Crack Detection in Civil Infrastructure: A Method-Scenario Review

¹ IRAMAT, UMR-7065, Université Technologique de Belfort-Montbéliard, 90010 Belfort Cedex, France.
² Smart Structural Health Monitoring and Control Lab (SSHMC) Lab, DGUT-Cnam Institute, Dongguan University of Technology, D1, Daxue Rd., Songshan Lake, Dongguan, Guangdong Province, P.R. China
³ School of Energy Science and Engineering, Henan Polytechnic University, Jiaozuo 454003, China
⁴ Jiaozuo Engineering Research Center of Road Traffic and Transportation, Henan Polytechnic University, Jiaozuo, Henan 454000, China

^a) haochen.chang@utbm.fr
^b) guweifan1@126.com
^c) guobaohua@139.com
^d) david.bassir@utbm.fr

Abstract

Ensuring the structural safety of civil infrastructure is vital for public welfare and cost-effective maintenance. Crack detection, as a key indicator of structural health, has transitioned from traditional image processing to advanced deep learning methods. This paper presents a systematic review of crack detection technologies organized under a novel “method-scenario” framework that categorizes techniques based on their underlying algorithms and the specific application contexts (e.g., pavements, bridges, tunnels, and specialized materials). By comparing conventional image processing approaches with modern deep learning models and multi-modal fusion techniques, we highlight the strengths and limitations of each method in various real-world scenarios.
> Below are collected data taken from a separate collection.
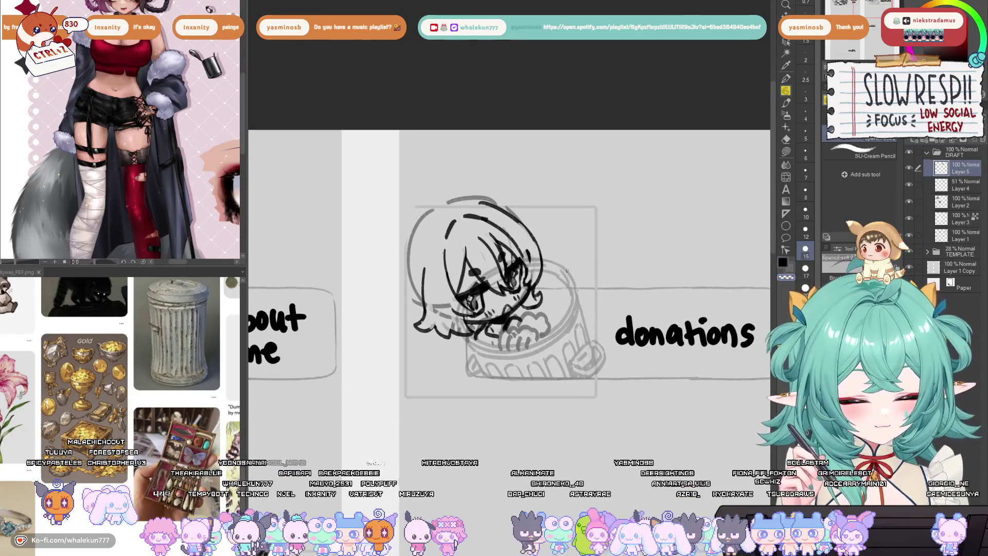
pyautogui.moveTo(567, 270); pyautogui.dragTo(539, 255)
pyautogui.press('k')
pyautogui.moveTo(518, 293); pyautogui.dragTo(512, 312)
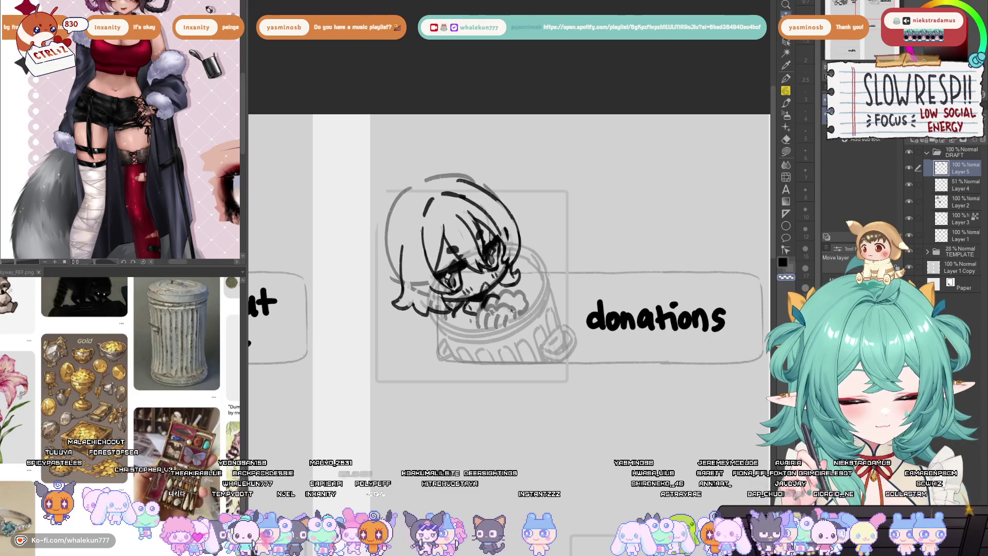
pyautogui.press('p')
# Try curves below the chin and near the paw, undoing the misplaced strokes
pyautogui.scroll(2, 481, 304)
pyautogui.press('ctrl+z')
pyautogui.moveTo(430, 330)
pyautogui.mouseDown()
pyautogui.moveTo(442, 359)
pyautogui.moveTo(479, 363)
pyautogui.moveTo(466, 328)
pyautogui.mouseUp()
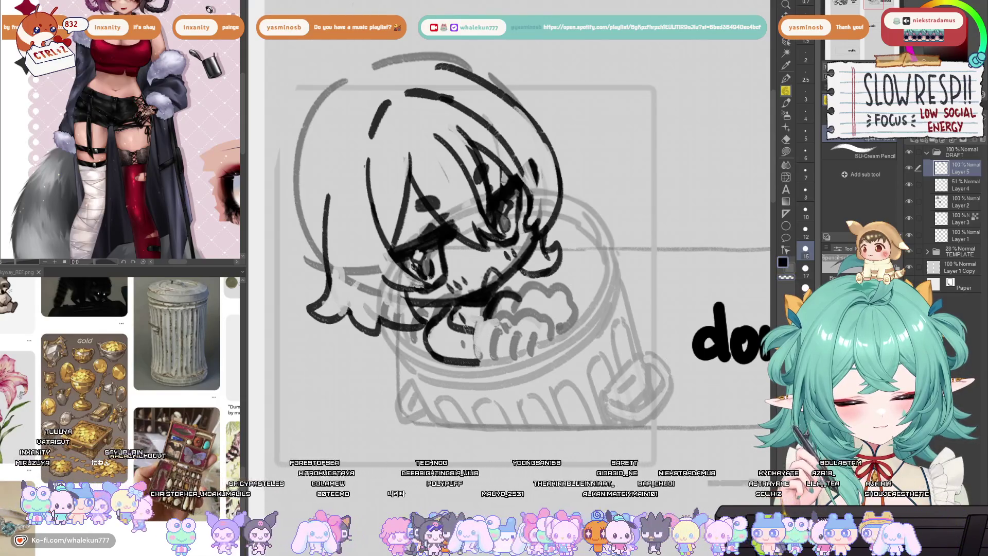
pyautogui.press('ctrl+z')
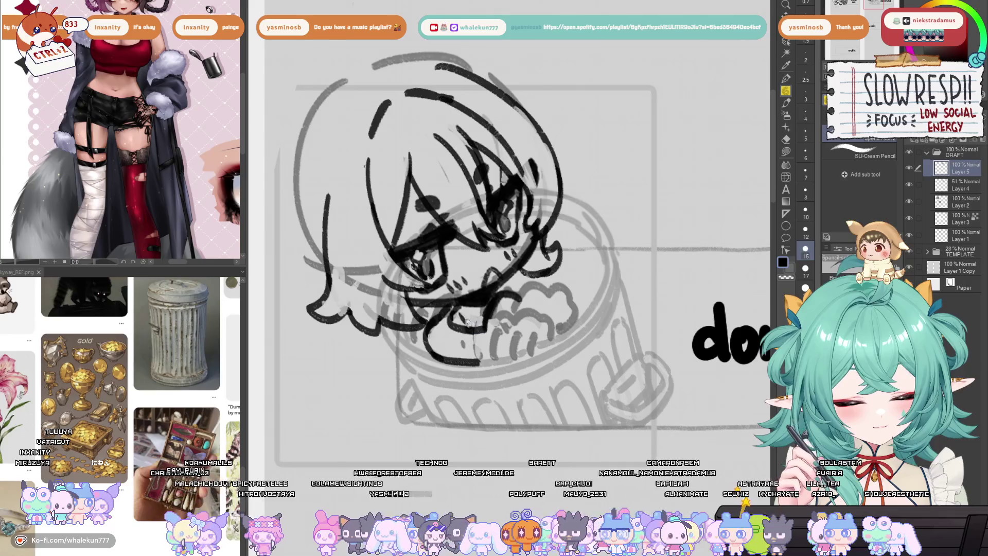
pyautogui.moveTo(479, 329)
pyautogui.mouseDown()
pyautogui.moveTo(491, 373)
pyautogui.moveTo(532, 339)
pyautogui.moveTo(471, 351)
pyautogui.mouseUp()
pyautogui.press('ctrl+z')
pyautogui.press('ctrl+z')
pyautogui.press('ctrl+z')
Our analysis reveals critical challenges—including data scarcity, sensitivity to noise, and the gap between theoretical models and practical deployment—which must be addressed to enhance reliability and generalizability. We conclude by proposing future research directions focused on integrating physics-based constraints with lightweight computational models and establishing unified evaluation protocols to bridge the gap between laboratory precision to engineering implementation.